François Molins partant à la retraite, c’est Éric Dupond-Moretti qui devrait proposer à la nomination son futur accusateur
L’actuel magistrat nommé à ce poste, François Molins, part à la retraite et sera remplacé en juin 2023. Son successeur sera nommé par le Président de la République sur proposition du Garde des Sceaux Dupond-Moretti (qui n’a pas répondu à nos sollicitations). Or, cette nomination devrait a priori intervenir en parallèle de son propre jugement. Cela conduirait donc le Garde des Sceaux à nommer celui qui portera l’accusation contre lui. La question se pose avec une acuité toute particulière en raison de la nature des faits qui lui sont reprochés, puisqu’il est précisément accusé d’avoir usé de l’influence de sa fonction pour satisfaire des intérêts personnels.

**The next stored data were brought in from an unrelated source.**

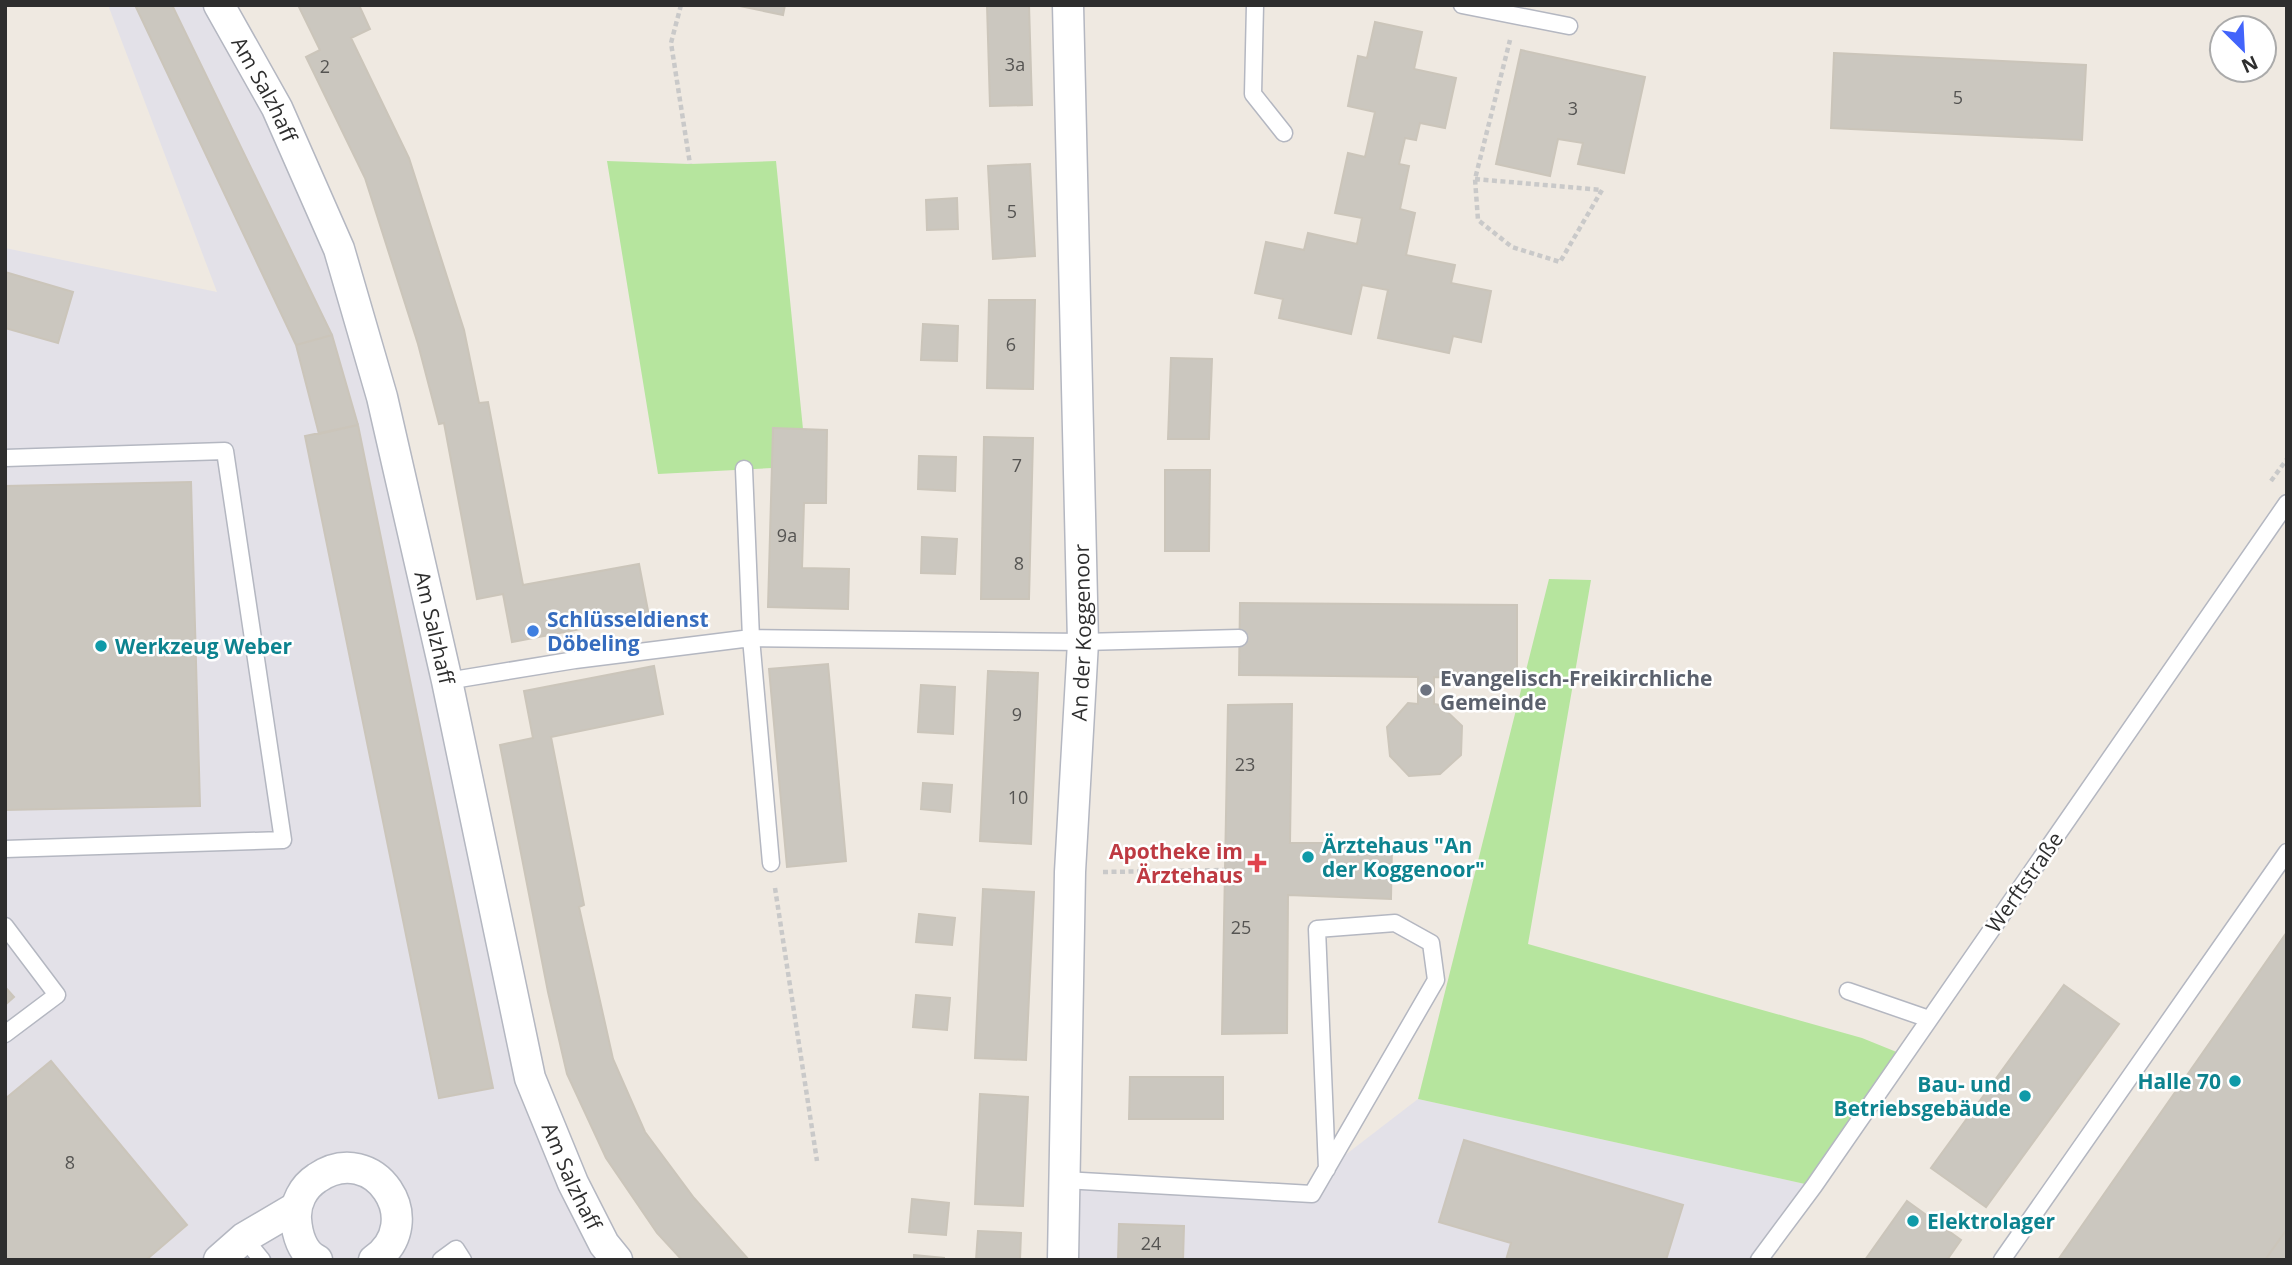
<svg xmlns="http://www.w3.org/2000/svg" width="2292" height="1265" font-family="'Open Sans',sans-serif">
	<rect width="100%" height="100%" fill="#efe9e1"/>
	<path fill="#e3e1e8" d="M 108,5 L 219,5 L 339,249 L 530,1078 L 617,1260 L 5,1260 L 5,248 L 217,292 Z
		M 1418,1099 L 1814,1186 L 1759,1260 L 1063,1260 L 1064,1180 L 1312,1194 L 1327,1169 Z"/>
	<path fill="#b6e59e" d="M 607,161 L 690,164 L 776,161 L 803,429 L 773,429 L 772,468 L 658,474 Z
		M 1549,579 L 1591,580 L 1528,944 L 1862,1038 L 1904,1055 L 1814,1186 L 1418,1099 Z"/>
	<path fill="#cbc7bf" stroke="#cbc5ba" stroke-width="2" d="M 135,5 L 172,5 L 332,335 L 296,345 Z
		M 298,5 L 359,5 L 370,29 L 351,38 L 409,158 L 464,330 L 479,403 L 488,402 L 523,585 L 639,564 L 649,616 L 512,642 L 503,594 L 477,599 L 444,423 L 439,424 L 418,344 L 365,178 L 306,57 L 320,50 Z
		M 735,5 L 785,5 L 783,15 Z
		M 987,5 L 1029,5 L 1032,105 L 990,106 Z
		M 1375,22 L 1422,32 L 1414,69 L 1456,78 L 1445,128 L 1420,123 L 1416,140 L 1405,138 L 1399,164 L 1409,166 L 1400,209 L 1415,213 L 1406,255 L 1455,265 L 1451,283 L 1491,291 L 1481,342 L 1453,336 L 1449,353 L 1378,338 L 1388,290 L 1362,285 L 1351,334 L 1279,318 L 1283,299 L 1255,293 L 1266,242 L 1304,250 L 1308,233 L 1357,244 L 1362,218 L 1335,213 L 1348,153 L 1365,157 L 1375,112 L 1348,106 L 1358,56 L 1367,58 Z
		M 1521,50 L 1645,77 L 1624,173 L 1578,164 L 1583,143 L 1558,139 L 1550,176 L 1496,164 Z
		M 1834,53 L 2086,65 L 2082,140 L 1831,128 Z
		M 1030,164 L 1035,256 L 993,259 L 988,166 Z
		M 957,198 L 958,229 L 927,230 L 926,200 Z
		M 5,272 L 73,292 L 58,343 L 5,328 Z
		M 989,300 L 1035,300 L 1033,389 L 987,388 Z
		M 923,324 L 958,326 L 957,361 L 921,360 Z
		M 332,335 L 358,425 L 319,434 L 296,345 Z
		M 1171,358 L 1212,359 L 1209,439 L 1168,439 Z
		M 358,425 L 493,1088 L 439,1098 L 305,436 Z
		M 773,428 L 827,430 L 826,503 L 804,503 L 802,568 L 849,569 L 848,609 L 768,607 Z
		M 984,437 L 1033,438 L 1029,599 L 981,599 Z
		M 919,456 L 956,457 L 955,491 L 918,489 Z
		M 1165,470 L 1210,470 L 1209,551 L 1165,551 Z
		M 191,482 L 200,806 L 5,810 L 5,486 Z
		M 922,537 L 957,539 L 955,574 L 921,573 Z
		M 1240,603 L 1517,605 L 1517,678 L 1434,677 L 1434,704 L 1440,705 L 1462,726 L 1461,755 L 1440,774 L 1409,776 L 1390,756 L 1387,727 L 1408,703 L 1418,704 L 1418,677 L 1239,675 Z
		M 828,664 L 846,861 L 787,867 L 769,669 Z
		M 654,666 L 663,714 L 551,737 L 584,905 L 579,907 L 613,1059 L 645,1132 L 694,1198 L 749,1260 L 682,1260 L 657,1233 L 606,1158 L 567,1074 L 548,992 L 500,745 L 533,738 L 524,691 Z
		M 988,671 L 1038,673 L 1031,844 L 980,841 Z
		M 921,685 L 955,687 L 953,734 L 918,732 Z
		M 1292,704 L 1290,843 L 1392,843 L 1391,899 L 1288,895 L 1287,1033 L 1222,1034 L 1228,705 Z
		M 923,783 L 952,785 L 950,812 L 921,809 Z
		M 983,889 L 1034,892 L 1026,1060 L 975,1058 Z
		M 919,914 L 955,918 L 952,945 L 916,942 Z
		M 2287,932 L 2287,1229 L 2265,1260 L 2058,1260 Z
		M 2064,985 L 2119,1024 L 1986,1207 L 1931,1168 Z
		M 5,987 L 14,997 L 5,1005 Z
		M 916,995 L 950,998 L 947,1030 L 913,1027 Z
		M 51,1061 L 187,1225 L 146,1260 L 5,1260 L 5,1099 Z
		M 1130,1077 L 1223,1077 L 1223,1119 L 1129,1119 Z
		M 980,1094 L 1028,1097 L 1023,1206 L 975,1204 Z
		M 1464,1140 L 1683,1205 L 1666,1260 L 1506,1260 L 1511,1243 L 1439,1222 Z
		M 912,1199 L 949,1203 L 946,1235 L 909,1232 Z
		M 1907,1201 L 1961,1240 L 1947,1260 L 1865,1260 Z
		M 1119,1224 L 1184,1226 L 1183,1260 L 1118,1260 Z
		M 2287,1229 L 2287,1260 L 2265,1260 Z
		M 978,1231 L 1021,1233 L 1020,1260 L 976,1260 Z
		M 914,1255 L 944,1258 L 944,1260 L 914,1260 Z"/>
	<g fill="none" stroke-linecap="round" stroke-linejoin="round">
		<defs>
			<path id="lane" d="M 1255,5 L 1253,94 L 1284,133
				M 1462,5 L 1569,26
				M 5,458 L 225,451 L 283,840 L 5,849
				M 744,469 L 751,638 L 771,863
				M 447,681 L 575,660 L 751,638 L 1083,642 L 1239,638
				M 5,926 L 57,995 L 5,1034
				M 1848,991 L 1929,1019
				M 1064,1180 L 1312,1194 L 1436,980 L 1431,943 L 1395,923 L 1317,929 L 1327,1169
				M 244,1238 L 262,1260
				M 441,1260 L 456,1249 L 463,1260
				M 1759,1260 L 1814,1186 L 2287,503
				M 2002,1260 L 2287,852"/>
			<g id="street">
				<path id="s1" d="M 219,5 L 277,108 L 339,249 L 382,397 L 447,681 L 530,1078 L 573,1183 L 604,1244 L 617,1260"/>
				<path d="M 219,1260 L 244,1238 L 295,1208"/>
				<path d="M 317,1260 C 302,1253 297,1234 296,1219 C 295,1203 303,1187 317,1178 C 374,1139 429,1222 374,1260"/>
				<path id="s2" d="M 1063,1260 L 1070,872 L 1083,642 L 1068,5"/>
			</g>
		</defs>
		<use href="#lane" stroke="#b4b7c1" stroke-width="19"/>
		<use href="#street" stroke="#b4b7c1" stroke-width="33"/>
		<path stroke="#c9c9c9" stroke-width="4.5" stroke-dasharray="5 3.5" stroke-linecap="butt" d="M 681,5 L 671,43 L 690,164
			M 1475,179 L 1602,190 L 1560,262 L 1512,247 L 1478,220 L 1475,179 L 1510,40
			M 2271,481 L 2287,459
			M 1103,872 L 1225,870
			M 775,888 L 817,1161"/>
		<use href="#lane" stroke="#fff" stroke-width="16"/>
		<use href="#street" stroke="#fff" stroke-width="30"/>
	</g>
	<circle fill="#3f7fe0" stroke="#fff" stroke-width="2.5" cx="533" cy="631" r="7"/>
	<g fill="#0f9aa8" stroke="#fff" stroke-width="2.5">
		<circle cx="101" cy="646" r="7"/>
		<circle cx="1308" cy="857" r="7"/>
		<circle cx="2235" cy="1081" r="7"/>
		<circle cx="2025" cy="1096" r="7"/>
		<circle cx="1913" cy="1221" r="7"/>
	</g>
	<circle fill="#6b7280" stroke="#fff" stroke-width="2.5" cx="1426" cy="690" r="7"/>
	<path fill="#e0444e" stroke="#fff" stroke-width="2.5" d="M1253.5 852.5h7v7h7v7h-7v7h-7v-7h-7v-7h7z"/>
	<g text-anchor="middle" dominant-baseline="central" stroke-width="5" stroke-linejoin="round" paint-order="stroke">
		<g font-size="18" fill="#555452">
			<text x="1015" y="64">3a</text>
			<text x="325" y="66">2</text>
			<text x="1958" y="97">5</text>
			<text x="1573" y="108">3</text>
			<text x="1012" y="211">5</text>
			<text x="1011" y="344">6</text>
			<text x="1017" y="465">7</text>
			<text x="787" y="535">9a</text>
			<text x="1019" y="563">8</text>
			<text x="1017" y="714">9</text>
			<text x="1245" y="764">23</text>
			<text x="1018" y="797">10</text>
			<text x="1241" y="927">25</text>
			<text x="70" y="1162">8</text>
			<text x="1151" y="1243">24</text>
		</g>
		<g font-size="21" fill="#2e2e2e" stroke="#fff">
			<text stroke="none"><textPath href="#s1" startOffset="96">Am Salzhaff</textPath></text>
			<text stroke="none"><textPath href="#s1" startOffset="663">Am Salzhaff</textPath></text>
			<text stroke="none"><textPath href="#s2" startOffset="628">An der Koggenoor</textPath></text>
			<text transform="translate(2024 882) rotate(-55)">Werftstraße</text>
			<text stroke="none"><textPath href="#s1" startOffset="1230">Am Salzhaff</textPath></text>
		</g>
		<g font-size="21" font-weight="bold" fill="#366cbe" stroke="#fff" text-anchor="start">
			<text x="547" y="619">Schlüsseldienst<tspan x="547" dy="24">Döbeling</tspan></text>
		</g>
		<g font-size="21" font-weight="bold" fill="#0d838f" stroke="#fff" text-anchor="start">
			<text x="115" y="646">Werkzeug Weber</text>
			<text x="1322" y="845">Ärztehaus "An<tspan x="1322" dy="24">der Koggenoor"</tspan></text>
			<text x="2221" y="1081" text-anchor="end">Halle 70</text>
			<text x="2011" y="1084" text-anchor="end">Bau- und<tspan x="2011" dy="24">Betriebsgebäude</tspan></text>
			<text x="1927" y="1221">Elektrolager</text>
		</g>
		<g font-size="21" font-weight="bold" fill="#5b616d" stroke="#fff" text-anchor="start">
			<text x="1440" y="678">Evangelisch-Freikirchliche<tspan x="1440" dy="24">Gemeinde</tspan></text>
		</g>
		<g font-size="21" font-weight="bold" fill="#be3a42" stroke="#fff" text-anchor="end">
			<text x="1243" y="851">Apotheke im<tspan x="1243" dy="24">Ärztehaus</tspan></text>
		</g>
	</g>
	<rect width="2292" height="1265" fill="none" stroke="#2e2e2e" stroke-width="14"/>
	<g transform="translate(2243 49) rotate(156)"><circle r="33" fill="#ffffff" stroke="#ababab" stroke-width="2"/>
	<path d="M0-5L12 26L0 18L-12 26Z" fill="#4264fb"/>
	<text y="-10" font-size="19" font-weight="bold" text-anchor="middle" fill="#2e2e2e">N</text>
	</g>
</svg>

Une possibilité pour remédier à cette situation problématique serait que le nom du futur Procureur général soit choisi par Elisabeth Borne, Première ministre, pour transmission au Président de la République. Ce dispositif de déport aurait le mérite d’éviter tout conflit d’intérêts mais il n’est, aujourd’hui, pas prévu par les textes (le décret pris en 2020 par Jean Castex, parfois évoqué, ne règle pas le problème).
Cette saga juridique ubuesque alimente donc le débat omniprésent de ces dernières années à propos de l’indépendance du Parquet, à une époque où la CJR souffre déjà de nombreuses critiques, étant jugée trop laxiste à l’égard des membres du Gouvernement.
Cet article a été rédigé dans le cadre d’un événement organisé le jeudi 13 octobre, avec le soutien de l’OTAN, pour former les lecteurs des Surligneurs à la lutte contre la désinformation dans le domaine du droit.